Data excerpts
[Start of Attachment]
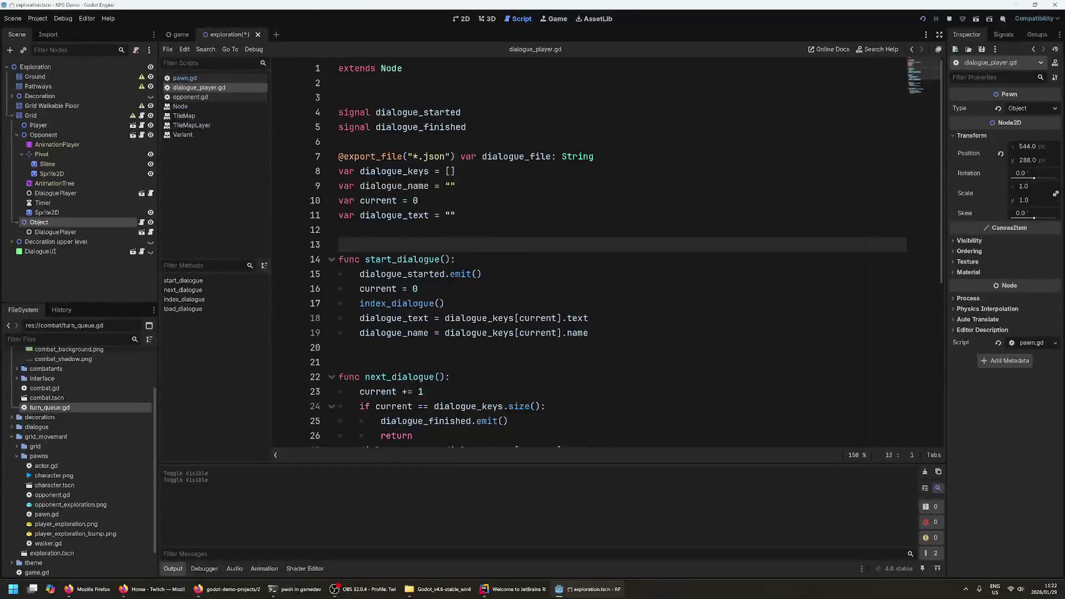
{"action": "key", "text": "Up"}
{"action": "key", "text": "Up"}
{"action": "key", "text": "Up"}
{"action": "key", "text": "Up"}
{"action": "key", "text": "Up"}
{"action": "key", "text": "Up"}
{"action": "key", "text": "Down"}
{"action": "key", "text": "Down"}
{"action": "key", "text": "Down"}
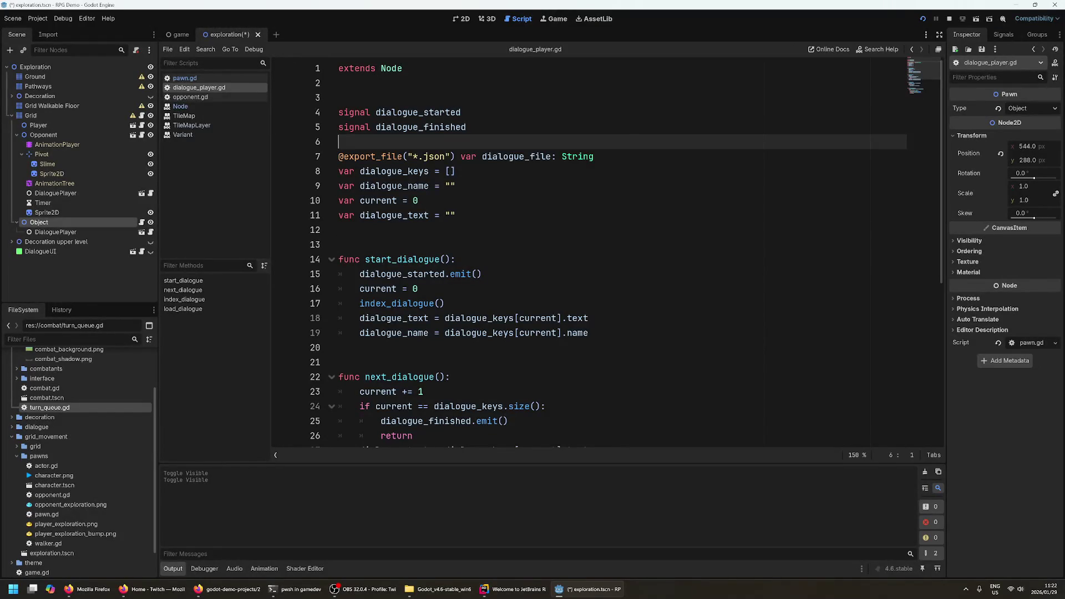
{"action": "key", "text": "Down"}
{"action": "key", "text": "Down"}
{"action": "key", "text": "Down"}
{"action": "key", "text": "Up"}
{"action": "key", "text": "Up"}
{"action": "key", "text": "Up"}
{"action": "key", "text": "End"}
{"action": "key", "text": "Down"}
{"action": "key", "text": "Down"}
{"action": "key", "text": "Down"}
{"action": "key", "text": "shift+Down"}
[End of Attachment]
EXERCISE DETAILS:
Set down the data again, exactly, without images.

SOLUTION TO THIS TASK:
{"action": "key", "text": "Up"}
{"action": "key", "text": "Up"}
{"action": "key", "text": "Up"}
{"action": "key", "text": "Up"}
{"action": "key", "text": "Up"}
{"action": "key", "text": "Up"}
{"action": "key", "text": "Down"}
{"action": "key", "text": "Down"}
{"action": "key", "text": "Down"}
{"action": "key", "text": "Down"}
{"action": "key", "text": "Down"}
{"action": "key", "text": "Down"}
{"action": "key", "text": "Up"}
{"action": "key", "text": "Up"}
{"action": "key", "text": "Up"}
{"action": "key", "text": "End"}
{"action": "key", "text": "Down"}
{"action": "key", "text": "Down"}
{"action": "key", "text": "Down"}
{"action": "key", "text": "shift+Down"}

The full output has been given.